- [DOCUMENT EXCERPT]
The home business I ran before I ran Army Wife Network had roots in a very strong community — the work at home mom (WAHM) community. The WAHM community is something most military spouses would relate to as it is much like the military spouse community. It's a strong group of like-minded individuals from all over the world, strung together by a common thread. As a WAHM that thread is working from home. As military spouses, it is our commitment and service to our service member, country, and family.
There are some observations I have made with my opportunity of being a part of both of these communities. First and foremost, these communities have quite an overlap. Perhaps it is because both communities possess individuals who are highly motivated, intelligent, talented, and typically untraditional in their income producing activities.
One thing I saw prevalent in the WAHM community was a trade — or barter if you will — of talent and services. Most of us hear the word "barter" and we think of the past. Days when you'd bring in a deer to a local market and trade its meat for vegetables or staples. Most people don't think about bartering their cake baking talent for house painting or in my case, trading advertising on my website for products from a salesperson. We should. It's a great way to add value to our lives and our bank accounts, share our passions/talents and products, all while serving others.

- [RAW DATA]

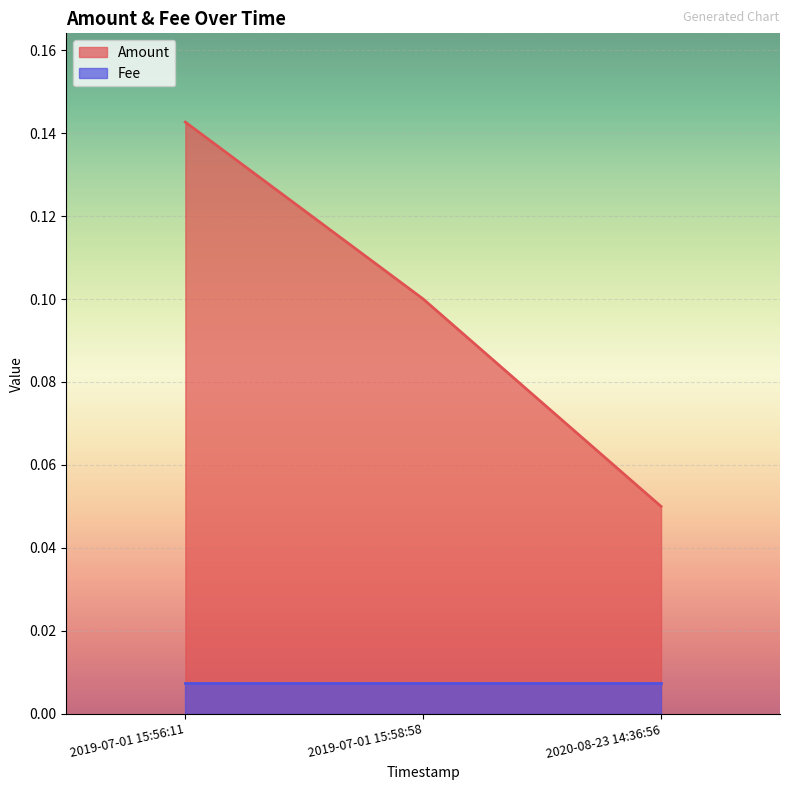

What is the value of the 2nd point from the left?

0.1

- [WHAT YOU ARE ASKED TO DO] Keep writing the piece on bartering among work-at-home moms and military spouses, starting right after its last sentence. The data here was drawn from a separate source and has no tie to the text.

- [ANSWER FOR THE TASK]
Here's an example: I have some unsold advertising space available on a website. I trade that ad space for products that I can utilize in my home. Normally I would have had to pay full price for those products. Good for me. Unsold space yields product. The product salesperson who traded with me stands to gain exposure for their business at a significant discount. How? They paid for the space in retail price of product that they had purchased wholesale or product that has gone unsold. Good for them. Unsold product or wholesale product yields advertising.
Just recently I was reading an article about a new take on barter systems — they call them "time banks". Cities are working in co-ops of people who have talent or services that they could offer in return for the talents and services of others. It's a "pay it forward" concept but when you pay, you pay in time and you get something in return.
DCTimeBank.org says, "At its most basic level, time banking is simply about spending an hour doing something for someone else in your community. That hour goes into the time bank as a time bank hour. Then, you have a Time Bank Hour to redeem by having someone else do something for you. It's a simple idea, but it has powerful ripple effects in building community connections."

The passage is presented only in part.